Jeremiah 1:4-5, 17-19
1. Obstinate people present themselves to Jeremiah (2nd paragraph) and Jesus this Sunday. Why do people resist a prophet’s profound call to peace and justice? Do you always accept “radical messages” right away? Prophets incite people to action. Is there some injustice about which you can no longer remain silent? What would you like to rouse people to do?
2. “For it is I this day who have made you a fortified city … against Judah’s kings and princes, against the priests and people.” Do disagreements within your Church or within your parish sometimes take place? Is this a bad thing? Discuss the idea that growth involves some tension.
1 Corinthians 12:31-13:13 or 13:4-13
1. What is the only thing you take with you when you die? Do you think you can expand your capacity for love by giving and receiving? Is love is the prime mover in all that you do? What about in what your country does?
2. Why is this reading placed in the middle of two readings where prophets are trying to change people’s attitudes or hearts? What changes people for the better? Discuss American author, Willa Cather’s quote: “Where there is great love there are always miracles.”
1. Both Jeremiah and Jesus provoked people in God’s name. Who are some of the prophets in your lifetime? Do they accomplish their missions? Can you be a “lesser prophet” and get small things changed in your world? (e.g. start a recycling program, address discrimination in your city, suggest a plan to help the homeless, etc.)
2. Jesus said, “Today this Scripture passage is fulfilled in your hearing.” According to Pope Francis, what does Jesus’ “today” mean to us?

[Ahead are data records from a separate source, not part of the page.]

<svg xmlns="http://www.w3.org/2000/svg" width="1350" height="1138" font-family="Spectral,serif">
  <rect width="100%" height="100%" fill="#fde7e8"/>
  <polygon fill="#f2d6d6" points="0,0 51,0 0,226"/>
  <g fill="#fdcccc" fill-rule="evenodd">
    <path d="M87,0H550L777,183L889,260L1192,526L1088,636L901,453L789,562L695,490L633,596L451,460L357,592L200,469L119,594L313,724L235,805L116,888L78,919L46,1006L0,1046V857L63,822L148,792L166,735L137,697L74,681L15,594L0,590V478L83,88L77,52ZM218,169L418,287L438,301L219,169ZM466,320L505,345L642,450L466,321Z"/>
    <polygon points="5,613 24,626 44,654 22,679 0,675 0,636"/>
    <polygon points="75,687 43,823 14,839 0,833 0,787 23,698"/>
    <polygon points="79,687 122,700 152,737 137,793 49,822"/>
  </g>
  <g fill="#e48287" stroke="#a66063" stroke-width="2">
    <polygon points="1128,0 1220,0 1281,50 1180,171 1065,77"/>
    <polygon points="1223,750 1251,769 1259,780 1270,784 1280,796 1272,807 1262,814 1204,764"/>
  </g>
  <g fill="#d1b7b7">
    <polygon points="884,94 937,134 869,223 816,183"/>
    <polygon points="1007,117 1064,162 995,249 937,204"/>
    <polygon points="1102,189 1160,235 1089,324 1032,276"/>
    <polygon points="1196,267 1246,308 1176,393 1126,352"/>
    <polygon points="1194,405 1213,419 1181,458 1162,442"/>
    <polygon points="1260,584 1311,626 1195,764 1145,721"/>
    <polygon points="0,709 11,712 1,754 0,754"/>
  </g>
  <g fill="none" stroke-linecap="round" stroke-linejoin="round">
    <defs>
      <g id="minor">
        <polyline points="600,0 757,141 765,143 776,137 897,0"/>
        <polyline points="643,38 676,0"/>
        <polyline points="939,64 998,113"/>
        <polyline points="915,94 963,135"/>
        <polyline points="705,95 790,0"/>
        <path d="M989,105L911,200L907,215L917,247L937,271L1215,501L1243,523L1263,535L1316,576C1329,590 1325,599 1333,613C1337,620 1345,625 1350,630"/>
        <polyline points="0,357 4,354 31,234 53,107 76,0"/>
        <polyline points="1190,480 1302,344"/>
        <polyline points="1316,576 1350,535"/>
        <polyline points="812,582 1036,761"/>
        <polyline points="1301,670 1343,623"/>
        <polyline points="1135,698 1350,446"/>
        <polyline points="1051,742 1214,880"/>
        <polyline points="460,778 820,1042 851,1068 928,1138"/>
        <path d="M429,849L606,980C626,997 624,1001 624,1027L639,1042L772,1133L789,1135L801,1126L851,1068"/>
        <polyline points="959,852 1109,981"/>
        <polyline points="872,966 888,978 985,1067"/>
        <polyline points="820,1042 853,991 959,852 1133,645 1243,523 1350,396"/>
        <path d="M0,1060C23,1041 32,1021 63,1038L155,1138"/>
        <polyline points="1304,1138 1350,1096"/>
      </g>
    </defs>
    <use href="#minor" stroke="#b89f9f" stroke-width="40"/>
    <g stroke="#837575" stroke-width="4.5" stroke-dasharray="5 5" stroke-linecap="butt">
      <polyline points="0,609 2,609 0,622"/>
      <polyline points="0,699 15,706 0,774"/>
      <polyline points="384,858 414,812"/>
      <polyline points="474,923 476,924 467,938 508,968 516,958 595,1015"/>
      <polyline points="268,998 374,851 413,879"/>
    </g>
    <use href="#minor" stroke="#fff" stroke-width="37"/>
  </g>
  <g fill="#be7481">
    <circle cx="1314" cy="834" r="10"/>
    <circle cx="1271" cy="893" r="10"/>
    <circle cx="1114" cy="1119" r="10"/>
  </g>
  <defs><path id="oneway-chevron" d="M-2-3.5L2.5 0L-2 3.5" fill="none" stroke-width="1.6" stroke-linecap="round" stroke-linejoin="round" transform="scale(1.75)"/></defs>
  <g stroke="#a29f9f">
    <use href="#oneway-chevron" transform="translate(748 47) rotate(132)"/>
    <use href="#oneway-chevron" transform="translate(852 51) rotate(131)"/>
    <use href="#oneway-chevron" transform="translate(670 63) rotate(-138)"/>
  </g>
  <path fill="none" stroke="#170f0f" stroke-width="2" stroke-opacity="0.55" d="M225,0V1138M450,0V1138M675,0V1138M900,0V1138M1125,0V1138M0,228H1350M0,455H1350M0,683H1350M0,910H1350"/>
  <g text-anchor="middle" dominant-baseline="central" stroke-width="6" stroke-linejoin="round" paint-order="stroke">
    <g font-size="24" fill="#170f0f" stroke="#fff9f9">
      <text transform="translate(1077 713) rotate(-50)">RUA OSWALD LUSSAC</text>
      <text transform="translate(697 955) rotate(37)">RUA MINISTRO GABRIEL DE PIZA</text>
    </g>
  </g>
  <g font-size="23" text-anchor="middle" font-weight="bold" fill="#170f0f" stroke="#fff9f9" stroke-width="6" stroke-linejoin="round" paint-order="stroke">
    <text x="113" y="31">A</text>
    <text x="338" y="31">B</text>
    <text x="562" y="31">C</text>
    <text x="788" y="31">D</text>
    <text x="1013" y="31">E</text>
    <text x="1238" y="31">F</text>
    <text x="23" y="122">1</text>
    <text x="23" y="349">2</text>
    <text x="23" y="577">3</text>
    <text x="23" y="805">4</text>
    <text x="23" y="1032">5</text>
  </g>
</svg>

Today this scripture has been fulfilled in your hearing” (Lk 4:21). The “today,” proclaimed by Christ that day, applies to every age; it echoes for us too in this Square, reminding us of the relevance and necessity of the salvation Jesus brought to humanity. God comes to meet the men and women of all times and places, in their real life situations. He also comes to meet us. It is always he who takes the first step: he comes to visit us with his mercy, to lift us up from the dust of our sins; he comes to extend a hand to us in order to enable us to return from the abyss into which our pride made us fall, and he invites us to receive the comforting truth of the Gospel and to walk on the paths of good. He always comes to find us, to look for us.